流れそうになる涙をハンカチで拭き取っていると、お母さんが車に乗り込んできた。

「お母さんのせいでごめんね、でも都会に住むことになるから、きっと素敵な友達ができるよ!」

「そうかなぁ…でも、ちょっと楽しみかも」

私は自分のバッグからスマホを取り出して、友達と撮った写真を眺めながら目的地に向かって行った。

…なんか、さっき泣いたから眠いかも。

少しだけ、少しだけ寝よう…





「離緒!起きて!」

「クマとサンバ踊んないでよ〜…むにゃ…うーん…?」

「着いたわよ!早く車から降りて、部屋に向かうわよ!」

ハキハキと元気そうに話すお母さんと裏腹に、睡眠を邪魔されて私はイライラしていた。

お母さんに促されて車を降りると、全く見たことのない場所だった。

動画を見れる有名なアプリでしか見たことないような高いビル、右から左へ、左から右へと走っていく高級車たち…。

「ここ、どこ〜〜!!??」(160dB)

ドオォォォン___(衝撃波)


「あんたうるさいわよ!!!」

あっ…。実は私、声がデカいんです…っ。

小学生の時は『サイレンガール』って呼ばれる程の声量で、一度知り合いの鼓膜を破いてしまった事もある…あっ、自慢じゃないよ!?

「ごめんってお母さん!でもここ、本当にどこ…?」

「そういえば言ってなかったかしら?」

「言ってないよ!もー!!!」

「ここはね、金導街こんどうがいって言う街なのよ!今日からここに住むからね」

「え…?」

お母さんが指を指した先には、目を疑う程高くて、塗装も綺麗なマンション。

「ほら離緒!朝っぱらから着いたところ悪いけど、今日学校だから!」


…はぁ!!??


いやいやいや!!!引っ越し初日に学校!?


「嘘でしょ!?荷物とかどうするの!?」


聞いてないよ!お母さんしっかりしてよもうっ!


「言ってなかった?荷物は準備してあるわよ!

ほら靴もあるから行っておいで!」


お母さんがぐいぐい背中を押して、荷物と学校の靴を履くように促される。

…あれっ?制服は…?

前通っていた学校は制服があったけど…

「お母さん?制服は?」

「あぁ、これから行く学校は私服よ!」

どうしよう、聞いてない情報が多すぎて頭がパンクしそうだよ…!

えっと、とりあえず靴履かないとだよねっ

「とりあえず行ってくるね…?」

「えぇ!いってらっしゃい!」





【学校到着⭐︎】

学校についたけど…大きすぎない?

豪邸みたいな門をくぐった先はまるでお城みたいな学校。

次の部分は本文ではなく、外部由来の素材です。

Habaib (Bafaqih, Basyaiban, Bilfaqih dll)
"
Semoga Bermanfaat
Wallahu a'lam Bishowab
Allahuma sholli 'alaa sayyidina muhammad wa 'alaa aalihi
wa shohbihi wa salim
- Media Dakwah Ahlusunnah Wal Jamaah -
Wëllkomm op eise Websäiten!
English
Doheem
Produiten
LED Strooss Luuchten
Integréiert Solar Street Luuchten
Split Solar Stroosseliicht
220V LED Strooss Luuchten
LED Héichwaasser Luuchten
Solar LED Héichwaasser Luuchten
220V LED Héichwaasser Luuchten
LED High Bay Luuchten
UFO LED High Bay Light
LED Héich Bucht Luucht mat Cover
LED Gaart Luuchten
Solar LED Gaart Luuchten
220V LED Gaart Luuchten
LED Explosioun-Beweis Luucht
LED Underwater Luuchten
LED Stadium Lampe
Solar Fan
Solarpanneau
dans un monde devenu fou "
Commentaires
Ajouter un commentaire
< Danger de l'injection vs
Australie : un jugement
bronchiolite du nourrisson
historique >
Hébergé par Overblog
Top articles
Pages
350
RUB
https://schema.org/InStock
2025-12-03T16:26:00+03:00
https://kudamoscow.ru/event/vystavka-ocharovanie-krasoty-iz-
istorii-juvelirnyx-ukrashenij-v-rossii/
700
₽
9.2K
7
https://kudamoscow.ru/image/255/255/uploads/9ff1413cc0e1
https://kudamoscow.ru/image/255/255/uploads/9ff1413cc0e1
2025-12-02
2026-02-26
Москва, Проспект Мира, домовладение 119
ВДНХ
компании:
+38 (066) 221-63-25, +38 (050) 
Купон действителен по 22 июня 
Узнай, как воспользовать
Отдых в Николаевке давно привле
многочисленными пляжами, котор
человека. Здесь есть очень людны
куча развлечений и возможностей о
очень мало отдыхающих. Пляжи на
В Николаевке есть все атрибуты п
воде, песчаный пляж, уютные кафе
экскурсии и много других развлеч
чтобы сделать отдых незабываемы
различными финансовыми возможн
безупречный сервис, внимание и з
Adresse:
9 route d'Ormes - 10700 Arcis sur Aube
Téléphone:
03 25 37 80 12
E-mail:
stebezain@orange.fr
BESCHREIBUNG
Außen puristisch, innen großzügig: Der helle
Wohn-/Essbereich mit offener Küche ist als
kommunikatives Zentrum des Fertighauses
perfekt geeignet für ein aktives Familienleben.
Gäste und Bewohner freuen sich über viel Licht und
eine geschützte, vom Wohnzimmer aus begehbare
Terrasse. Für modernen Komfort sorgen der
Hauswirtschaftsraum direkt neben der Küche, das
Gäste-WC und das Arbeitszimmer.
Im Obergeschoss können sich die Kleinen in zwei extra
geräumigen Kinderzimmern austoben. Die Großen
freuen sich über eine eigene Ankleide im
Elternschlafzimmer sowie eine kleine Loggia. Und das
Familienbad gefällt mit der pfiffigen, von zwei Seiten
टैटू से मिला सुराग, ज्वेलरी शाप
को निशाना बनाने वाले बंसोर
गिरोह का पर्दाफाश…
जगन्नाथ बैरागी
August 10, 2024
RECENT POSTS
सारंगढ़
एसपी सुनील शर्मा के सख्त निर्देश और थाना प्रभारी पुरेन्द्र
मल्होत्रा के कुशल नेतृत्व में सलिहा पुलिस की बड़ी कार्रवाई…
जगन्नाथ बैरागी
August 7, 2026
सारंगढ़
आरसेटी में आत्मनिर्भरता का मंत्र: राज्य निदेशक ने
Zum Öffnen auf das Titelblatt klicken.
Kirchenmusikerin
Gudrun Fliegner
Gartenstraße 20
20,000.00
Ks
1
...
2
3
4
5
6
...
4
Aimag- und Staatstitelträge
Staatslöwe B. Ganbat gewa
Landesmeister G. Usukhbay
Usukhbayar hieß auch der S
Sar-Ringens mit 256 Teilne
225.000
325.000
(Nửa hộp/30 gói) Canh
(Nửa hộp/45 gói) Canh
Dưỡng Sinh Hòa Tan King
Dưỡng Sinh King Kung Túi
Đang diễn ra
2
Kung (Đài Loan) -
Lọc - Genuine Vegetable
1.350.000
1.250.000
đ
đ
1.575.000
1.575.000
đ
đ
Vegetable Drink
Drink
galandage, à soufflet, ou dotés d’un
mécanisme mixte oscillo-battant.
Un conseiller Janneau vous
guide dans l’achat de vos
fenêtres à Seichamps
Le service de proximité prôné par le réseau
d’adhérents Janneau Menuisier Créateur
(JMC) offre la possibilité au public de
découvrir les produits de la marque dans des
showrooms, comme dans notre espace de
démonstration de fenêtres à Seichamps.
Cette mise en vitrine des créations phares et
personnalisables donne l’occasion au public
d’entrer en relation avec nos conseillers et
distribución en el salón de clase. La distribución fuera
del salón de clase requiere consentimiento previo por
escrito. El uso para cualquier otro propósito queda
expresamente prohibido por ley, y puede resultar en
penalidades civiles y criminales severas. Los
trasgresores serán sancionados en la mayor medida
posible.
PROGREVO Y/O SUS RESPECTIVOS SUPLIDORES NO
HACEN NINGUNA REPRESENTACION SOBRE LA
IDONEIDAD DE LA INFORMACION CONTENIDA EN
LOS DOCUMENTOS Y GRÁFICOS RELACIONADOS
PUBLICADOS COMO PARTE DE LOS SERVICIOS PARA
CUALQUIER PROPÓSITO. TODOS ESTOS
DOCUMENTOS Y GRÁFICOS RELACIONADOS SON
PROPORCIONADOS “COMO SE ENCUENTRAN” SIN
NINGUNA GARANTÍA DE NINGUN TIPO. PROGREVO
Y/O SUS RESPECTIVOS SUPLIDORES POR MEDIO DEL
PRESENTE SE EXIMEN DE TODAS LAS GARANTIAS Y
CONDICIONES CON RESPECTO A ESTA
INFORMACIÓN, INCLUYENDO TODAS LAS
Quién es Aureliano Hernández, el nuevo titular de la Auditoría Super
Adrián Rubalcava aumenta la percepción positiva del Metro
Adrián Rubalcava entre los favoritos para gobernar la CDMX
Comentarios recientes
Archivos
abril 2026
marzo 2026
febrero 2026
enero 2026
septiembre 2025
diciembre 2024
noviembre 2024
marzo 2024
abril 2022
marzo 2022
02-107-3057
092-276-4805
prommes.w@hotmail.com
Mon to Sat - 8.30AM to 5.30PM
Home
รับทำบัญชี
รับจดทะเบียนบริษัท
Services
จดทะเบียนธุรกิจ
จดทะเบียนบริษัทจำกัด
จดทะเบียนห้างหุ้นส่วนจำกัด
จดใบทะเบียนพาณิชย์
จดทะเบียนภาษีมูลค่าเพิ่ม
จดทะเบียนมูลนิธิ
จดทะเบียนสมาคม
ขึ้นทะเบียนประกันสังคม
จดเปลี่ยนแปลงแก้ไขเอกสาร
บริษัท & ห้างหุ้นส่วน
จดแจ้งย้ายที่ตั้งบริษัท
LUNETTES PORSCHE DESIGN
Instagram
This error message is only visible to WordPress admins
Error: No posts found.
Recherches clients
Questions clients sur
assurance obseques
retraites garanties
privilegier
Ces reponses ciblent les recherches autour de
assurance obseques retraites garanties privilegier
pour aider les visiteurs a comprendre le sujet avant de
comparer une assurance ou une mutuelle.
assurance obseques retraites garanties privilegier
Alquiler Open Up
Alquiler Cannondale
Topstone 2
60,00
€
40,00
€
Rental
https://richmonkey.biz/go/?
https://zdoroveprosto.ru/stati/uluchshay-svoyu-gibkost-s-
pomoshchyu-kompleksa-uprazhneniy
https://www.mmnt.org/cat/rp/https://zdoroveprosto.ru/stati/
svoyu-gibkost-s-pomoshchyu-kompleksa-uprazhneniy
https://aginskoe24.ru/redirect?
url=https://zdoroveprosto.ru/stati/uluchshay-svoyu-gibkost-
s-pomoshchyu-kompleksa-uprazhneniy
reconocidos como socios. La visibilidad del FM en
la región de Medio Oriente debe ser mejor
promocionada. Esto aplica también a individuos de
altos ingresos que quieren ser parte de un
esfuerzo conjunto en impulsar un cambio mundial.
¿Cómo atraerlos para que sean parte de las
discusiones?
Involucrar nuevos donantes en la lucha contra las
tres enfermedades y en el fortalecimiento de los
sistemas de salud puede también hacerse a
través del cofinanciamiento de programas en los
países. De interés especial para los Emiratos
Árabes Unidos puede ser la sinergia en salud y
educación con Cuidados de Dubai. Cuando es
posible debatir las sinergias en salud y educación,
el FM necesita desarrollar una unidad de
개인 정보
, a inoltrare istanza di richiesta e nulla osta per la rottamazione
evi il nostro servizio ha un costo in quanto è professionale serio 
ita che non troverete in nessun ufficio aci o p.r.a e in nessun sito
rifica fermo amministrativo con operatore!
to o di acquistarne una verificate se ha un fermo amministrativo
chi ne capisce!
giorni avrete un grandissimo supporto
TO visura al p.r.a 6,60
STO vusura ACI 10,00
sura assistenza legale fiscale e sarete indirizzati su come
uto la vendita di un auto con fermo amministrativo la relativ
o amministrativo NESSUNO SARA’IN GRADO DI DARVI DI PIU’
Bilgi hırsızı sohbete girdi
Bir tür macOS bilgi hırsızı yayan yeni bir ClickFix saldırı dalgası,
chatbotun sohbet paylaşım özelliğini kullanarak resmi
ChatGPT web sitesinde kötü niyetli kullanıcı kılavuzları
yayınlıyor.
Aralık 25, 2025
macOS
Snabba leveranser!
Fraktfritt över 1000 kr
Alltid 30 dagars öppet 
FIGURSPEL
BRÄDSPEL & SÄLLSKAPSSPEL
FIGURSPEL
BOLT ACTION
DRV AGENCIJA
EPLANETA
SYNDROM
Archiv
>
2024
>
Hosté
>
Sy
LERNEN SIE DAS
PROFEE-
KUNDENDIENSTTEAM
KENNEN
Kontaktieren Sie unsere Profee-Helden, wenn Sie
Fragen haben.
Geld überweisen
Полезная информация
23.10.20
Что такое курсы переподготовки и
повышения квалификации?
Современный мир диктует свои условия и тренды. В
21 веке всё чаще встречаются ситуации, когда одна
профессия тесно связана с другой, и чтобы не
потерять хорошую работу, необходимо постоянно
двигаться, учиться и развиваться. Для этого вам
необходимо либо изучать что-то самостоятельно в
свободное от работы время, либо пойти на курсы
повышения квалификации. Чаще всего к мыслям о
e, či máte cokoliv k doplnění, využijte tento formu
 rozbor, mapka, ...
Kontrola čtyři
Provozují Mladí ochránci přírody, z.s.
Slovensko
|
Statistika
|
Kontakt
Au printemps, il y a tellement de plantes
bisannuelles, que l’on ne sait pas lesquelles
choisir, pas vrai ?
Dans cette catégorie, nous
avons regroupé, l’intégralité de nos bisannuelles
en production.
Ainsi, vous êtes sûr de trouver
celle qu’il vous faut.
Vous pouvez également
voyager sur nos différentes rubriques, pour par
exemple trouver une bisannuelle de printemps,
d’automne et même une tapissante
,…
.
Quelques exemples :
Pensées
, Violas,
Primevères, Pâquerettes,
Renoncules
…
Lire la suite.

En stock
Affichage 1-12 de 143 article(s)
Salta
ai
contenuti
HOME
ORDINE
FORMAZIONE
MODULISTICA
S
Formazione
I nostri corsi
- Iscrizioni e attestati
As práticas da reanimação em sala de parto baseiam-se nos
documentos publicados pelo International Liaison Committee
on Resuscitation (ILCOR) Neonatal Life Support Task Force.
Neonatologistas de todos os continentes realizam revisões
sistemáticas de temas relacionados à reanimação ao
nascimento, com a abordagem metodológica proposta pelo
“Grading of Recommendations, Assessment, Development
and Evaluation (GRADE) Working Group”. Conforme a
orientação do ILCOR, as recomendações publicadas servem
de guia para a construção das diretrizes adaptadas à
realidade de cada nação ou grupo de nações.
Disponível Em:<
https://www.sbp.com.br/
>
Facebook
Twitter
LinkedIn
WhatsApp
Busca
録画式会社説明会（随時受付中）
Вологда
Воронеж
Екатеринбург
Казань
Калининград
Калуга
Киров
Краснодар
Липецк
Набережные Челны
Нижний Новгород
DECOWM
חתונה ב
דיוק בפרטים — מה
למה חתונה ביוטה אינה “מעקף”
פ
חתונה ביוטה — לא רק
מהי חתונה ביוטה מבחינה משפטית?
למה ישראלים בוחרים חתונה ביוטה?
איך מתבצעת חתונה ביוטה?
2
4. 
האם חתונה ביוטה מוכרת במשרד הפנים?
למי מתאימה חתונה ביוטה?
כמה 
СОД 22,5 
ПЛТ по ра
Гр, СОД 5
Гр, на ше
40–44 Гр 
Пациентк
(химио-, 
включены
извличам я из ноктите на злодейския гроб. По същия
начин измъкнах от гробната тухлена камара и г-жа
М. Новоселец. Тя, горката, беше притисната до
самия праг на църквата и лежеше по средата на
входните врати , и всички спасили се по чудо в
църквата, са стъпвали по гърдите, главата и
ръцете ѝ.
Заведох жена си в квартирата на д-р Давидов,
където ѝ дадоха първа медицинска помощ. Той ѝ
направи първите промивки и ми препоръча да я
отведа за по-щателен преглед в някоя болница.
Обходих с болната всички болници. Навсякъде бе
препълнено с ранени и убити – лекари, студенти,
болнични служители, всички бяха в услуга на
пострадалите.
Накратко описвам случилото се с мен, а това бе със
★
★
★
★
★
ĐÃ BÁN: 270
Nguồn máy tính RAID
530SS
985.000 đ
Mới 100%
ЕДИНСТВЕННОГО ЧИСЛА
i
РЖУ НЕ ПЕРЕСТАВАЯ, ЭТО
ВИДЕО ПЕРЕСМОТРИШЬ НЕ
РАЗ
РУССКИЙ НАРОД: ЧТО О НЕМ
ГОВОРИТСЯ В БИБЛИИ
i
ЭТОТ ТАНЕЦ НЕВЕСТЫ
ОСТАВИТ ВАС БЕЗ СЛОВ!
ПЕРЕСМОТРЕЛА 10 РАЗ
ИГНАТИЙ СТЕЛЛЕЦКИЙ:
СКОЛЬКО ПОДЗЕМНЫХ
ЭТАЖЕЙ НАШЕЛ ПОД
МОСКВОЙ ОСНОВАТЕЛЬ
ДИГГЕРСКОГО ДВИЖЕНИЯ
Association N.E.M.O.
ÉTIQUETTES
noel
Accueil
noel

こんなところで、上手くやっていけるのかなぁ???

「とりあえず下駄箱……ひゃっ!」

目の前にはドレスを着ている、金髪の女の子が居た。ここの学校、もしかしてお嬢様とかの通う場所だったりする…?

「…あ、キミ大丈夫?転校生?」

「えっ!?あっ、はい…」

急に話しかけられて肩がびくっとはねる。

金髪の女の子が急に話しかけてきてびっくりした…!

「教室とか、わかる?教えようか?」

「教えてくれるの?ありがとう!」

ふんわりとした口調で話しかけてくる女の子は本当にお姫様みたいだった。

おっとりしたたれ目に、長くて綺麗なまつ毛。

まるでアニメに出てくるみたいな子…。

「こっちだよ、ここで靴を脱いだら勝手に入れてもらえるから…」

「えっ!?すごい…!!!」

こんなお嬢様学校みたいな場所に居ていいの!?

なんか綺麗な香りもするし…。

頭上にはシャンデリアがあって、聞いてみると全部本物のダイヤモンドで作られているらしい…。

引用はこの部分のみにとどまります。